I. LE SYSTÈME DES AIDES PUBLIQUES À LA PRESSE PÂTIT DE L'ABSENCE D'UNE COHÉRENCE D'ENSEMBLE

A. 2011 SERA LA DERNIÈRE ANNÉE DE MISE EN oeUVRE DU PLAN DE SOUTIEN EXCEPTIONNEL DE L'ÉTAT EN FAVEUR DE LA PRESSE

Les moyens du plan de soutien exceptionnel de l'État en faveur de la presse sont maintenus en 2011, conformément aux engagements pris par le chef de l'État à la suite des États généraux de la presse écrite de l'automne 2008. Le montant total des crédits consentis au secteur de la presse s'établit, sur le programme 180 dans le projet de loi de finances pour 2011, à 420,5 millions d'euros en crédits de paiement, dont 115,4 millions seront affectés aux abonnements de l'État à l'AFP et 305,1 millions seront dédiés aux aides à la presse .

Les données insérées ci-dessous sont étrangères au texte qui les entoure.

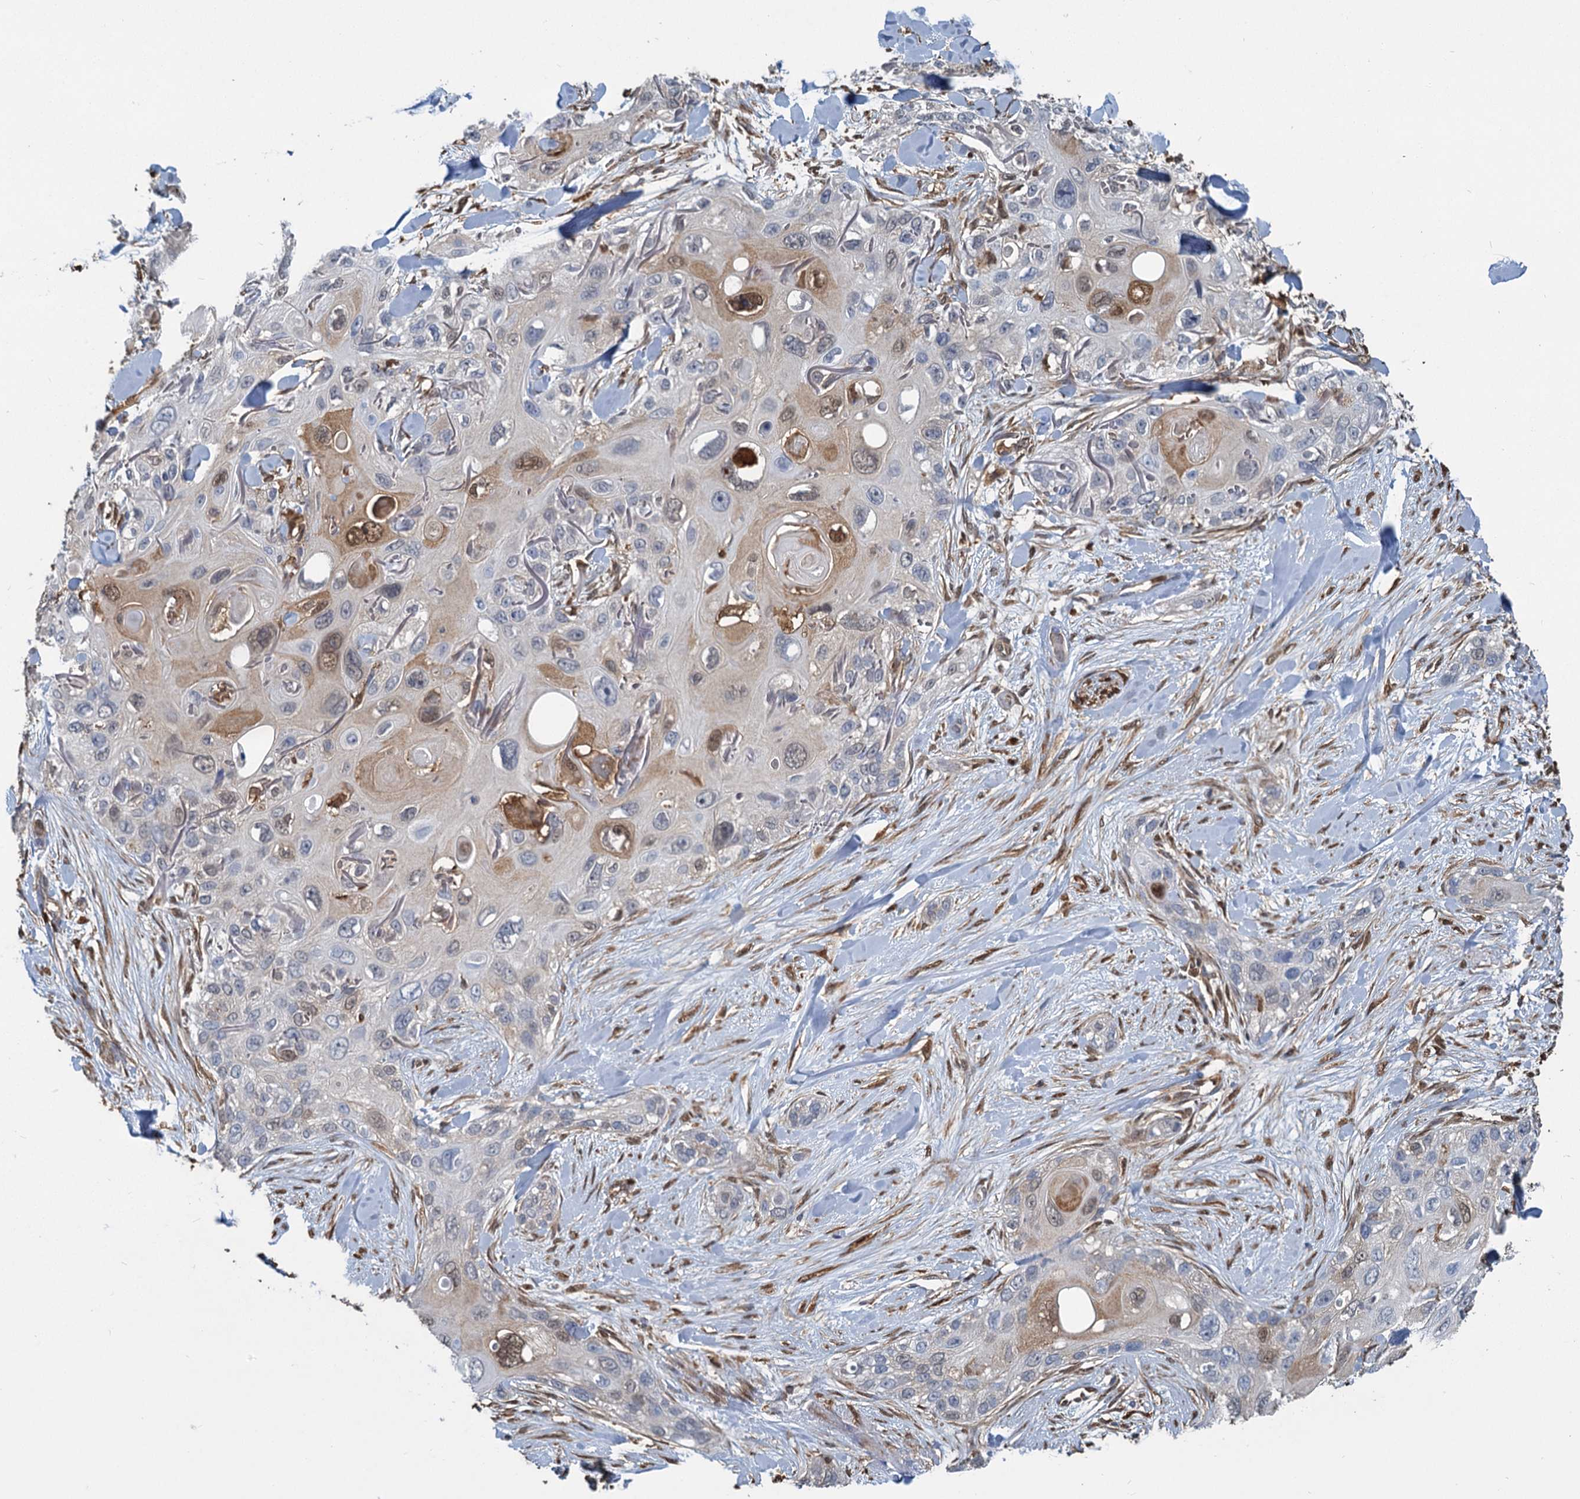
{"staining": {"intensity": "moderate", "quantity": "<25%", "location": "cytoplasmic/membranous,nuclear"}, "tissue": "skin cancer", "cell_type": "Tumor cells", "image_type": "cancer", "snomed": [{"axis": "morphology", "description": "Normal tissue, NOS"}, {"axis": "morphology", "description": "Squamous cell carcinoma, NOS"}, {"axis": "topography", "description": "Skin"}], "caption": "An immunohistochemistry (IHC) image of neoplastic tissue is shown. Protein staining in brown labels moderate cytoplasmic/membranous and nuclear positivity in skin squamous cell carcinoma within tumor cells. Using DAB (3,3'-diaminobenzidine) (brown) and hematoxylin (blue) stains, captured at high magnification using brightfield microscopy.", "gene": "S100A6", "patient": {"sex": "male", "age": 72}}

L'année 2011 constituera la dernière année de mise en oeuvre du programme de modernisation et d'investissement, d'un montant total annoncé en janvier 2009 de 600 millions d'euros sur la période 2009-2011 , auquel s'était engagé l'État pour accompagner les réformes structurelles du secteur de la presse préconisées par les États généraux.

La santé financière des entreprises de presse demeure fragile. Les mesures exceptionnelles intervenues dans le prolongement des États généraux de la presse écrite étaient principalement justifiées par une crise structurelle profondément ancrée du secteur, doublée d'un effondrement spectaculaire du marché publicitaire en 2009. Après avoir reculé de près de 10,5 % en 2009, le marché publicitaire mondial devrait, néanmoins, progresser de façon significative en 2010, entre + 3,5 % 1 ( * ) et 4,8 % 2 ( * ) selon les estimations de divers instituts, ce qui laisse espérer une embellie des recettes publicitaires de la presse. Toutefois, l'augmentation des investissements publicitaires dans le média presse devrait profiter principalement à la presse magazine , qui table en France sur une tendance comprise entre 5 % et 10 % selon les secteurs, et à la presse en ligne portée par la progression de la publicité sur Internet, évaluée à + 13,5 % au niveau mondial.

La direction générale des médias et des industries culturelles (DGMIC) du ministère de la culture, dans son étude annuelle sur l'état de la presse écrite pour l'année 2009, estime que « les mesures mises en place dans la logique des États généraux de la presse, et plus particulièrement les soutiens à la diffusion et à la vente, auront sans doute protégé le secteur d'une plus grande dégradation encore des résultats » 3 ( * ) .

Les constats dressés par cette étude n'en demeurent pas moins préoccupants. La presse éditeur emploie plus de 50 000 salariés pour un chiffre d'affaires global évalué, en 2009, à 9,65 milliards d'euros , soit une perte de - 7,7 % en euros courants . En euros constants, la dégradation est encore plus prononcée puisque la décennie 2000 pourrait s'achever sur la perte d'un quart de sa valeur indiciaire en euros constants (indice 76 pour le chiffre d'affaires total en 2009 sur base 100 en 2000) !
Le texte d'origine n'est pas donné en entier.